Algeria History, Language and Culture

History of Algeria

Having won independence from France in 1962 following a bloody War of Independence that remains the defining event of the country’s modern history, Algeria has had a dramatic and rocky first half-century of going it alone. Following a secular, socialist path throughout the 1970s and 1980s to keep the simmering Arab-Berber tensions at bay, the country nevertheless became mired in popular discontent by the late 1980s.

In the 1990s, Algerian politics was dominated by a bloody struggle between the military and Islamic militants that engulfed much of the county and caused huge loss of life. The civil war petered out by 2002, when Abdelaziz Bouteflika, formerly Algeria's long-standing and respected foreign minister, was elected Algeria’s president, a role he has held ever since. Bouteflika has run the country with an iron hand ever since, and while being no democrat, he has arguably brought the country something it needs far more in the short term – stability and peace.

As well as its problems with Islamic militants, the government has also been confronted with agitation from the country's Berber ethnic minority pressing for greater cultural and political recognition, which have resulted in limited concessions to their demands such as Tamazight, the Berber tongue, being recognised as an official national language.

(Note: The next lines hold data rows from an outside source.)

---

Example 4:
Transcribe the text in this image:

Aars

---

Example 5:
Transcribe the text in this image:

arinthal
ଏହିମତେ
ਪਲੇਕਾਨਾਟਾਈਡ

Algeria today is largely stable, with the problems of violence and kidnapping that have plagued it for long now consigned to the past. President Bouteflika won his third term in office in 2009 and while democracy and human rights continue to suffer under his rule, most Algerians are simply glad that the country is a functioning entity and the economy finally growing again.

Algeria Culture

Religion

99% of the population adhere to Islam.

Language in Algeria

The official languages are Arabic and Berber (Tamazight), but French is still used for most official and business transactions. Berber (Amazigh) is spoken in the northern mountainous regions of the Kabylias and the Aures and also in the south. In general, English is spoken only in major business or tourist centres.